There’s little, if any, honeymoon for New York Jets draft picks. Nurturing behind veteran mentors has mostly been eschewed for ceremonial trials by green fire.
Some players thrive on instant participation. For example, D’Brickashaw Ferguson was public enemy number one upon his 2006 draft. The offensive lineman’s lone crime was that his name wasn’t Matt Leinart or Vince Young. He went on to become one of the most dependable blockers in NFL history. His 10-year Jets tenure ended with a single missed snap.
Ferguson’s success isn’t always the norm. The vocal detractors of Kyle Brady, 1996’s premiere pick, were instantly vindicated when the tight end failed to tally more than 315 yards in a single season.
Instant exposure was a theme of the Jets’ past two first rounds. Sam Darnold is viewed as the most legitimate team quarterback heir to Joe Namath. Jamal Adams had to convince some critics the 2017 Jets could win a single game.
With inexperienced rookies constantly forced to play savior, Quinnen Williams finds himself in a refreshing situation. Williams is the latest Jets rookie to have his name called upon by the NFL commissioner at the NFL Draft. The defensive lineman from Alabama was the third overall pick in Thursday’s selection meetings.

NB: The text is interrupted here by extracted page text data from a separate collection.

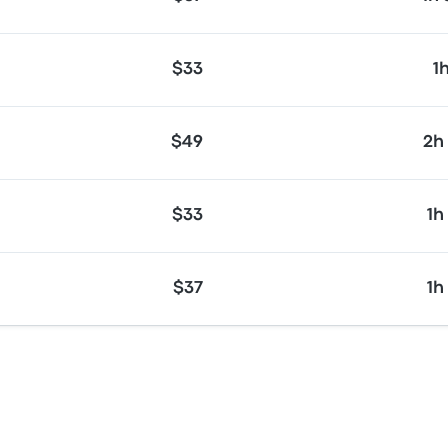
$33
1
$49
2h
$33
1h
$37
1h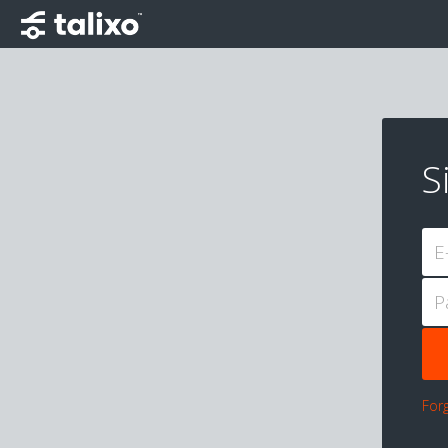
S
E
P
For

Yet, there is an aura of New York indifference to this draft. Maybe it’s the lack of a second-round pick, dealt in last season’s Darnold transaction. Perhaps its the lack of eye-popping skills position prospects or the theories that the Jets need help at the more “boring” positions. There was even talk of trading down in the draft, a prospect that might’ve unthinkable while it served as consolation a six-game losing streak last fall.
But their ingenuity and ambition this offseason may be the most likely suspect in the assault on draft interest. There are certainly far worse problems for a redemption-seeking squad to have. For Williams, it’s a hidden blessing.
Unlike recent drafts, there’s no immediate pressure for him to carry the team. The Jets’ success doesn’t live or die on Williams’ performance. They took care of that with a strong offseason, building a veteran-laden foundation with award-winning talent. Williams doesn’t have to headline the squad. He can instead be a vital supporting player, at least while he gets the hang of this NFL thing.
A viable criticism of the Williams selection is that he makes is living in an area the Jets were some solidified. The unrelated Leonard Williams returns in a contract year. Henry Anderson and Steve McLendon were welcomed back with new deals. Jets brass could’ve realistically filled an offseason need (i.e. interior blocking or secondary help) but went with the “best player available” option. That’s a selection rarely afforded to franchises working on a playoff drought approaching a decade.
Through Quinnen Williams, the Jets were able to make it that pick, and give him ample assistance.
The Alabama product doesn’t have to be an instant miracle worker. He can grow and develop in a relatively normal franchise setting. There’s always going to be the fan and/or analyst seeking instant fulfillment, especially in New York. But from a rational standpoint, Quinnen Williams can grow and develop at a normal NFL rate.
The ironic part is, however, that the rookie is already embracing his potential responsibilities.
Williams has survived a college career under a ruthless tutelage in Tuscaloosa. There has already been a target on his back as a member of the polarizing Crimson Tide. For a player of his talents and mindset, New York could be a welcome change of pace.
If his opening statements are any indication, he won’t have any of it.
“I can play anywhere up front. Wherever they need me to play, I’ll be a dominant player up front and an elite player at whatever position they line me up at, whatever position they want me to play,” Qunnien Williams said in a promise documented by Ethan Greenberg of the Jets official website. “I have to back it up when I get there. I have to come in and be that number one pick.”
Quinnen Williams will get the chance to prove he was worth the selection soon enough.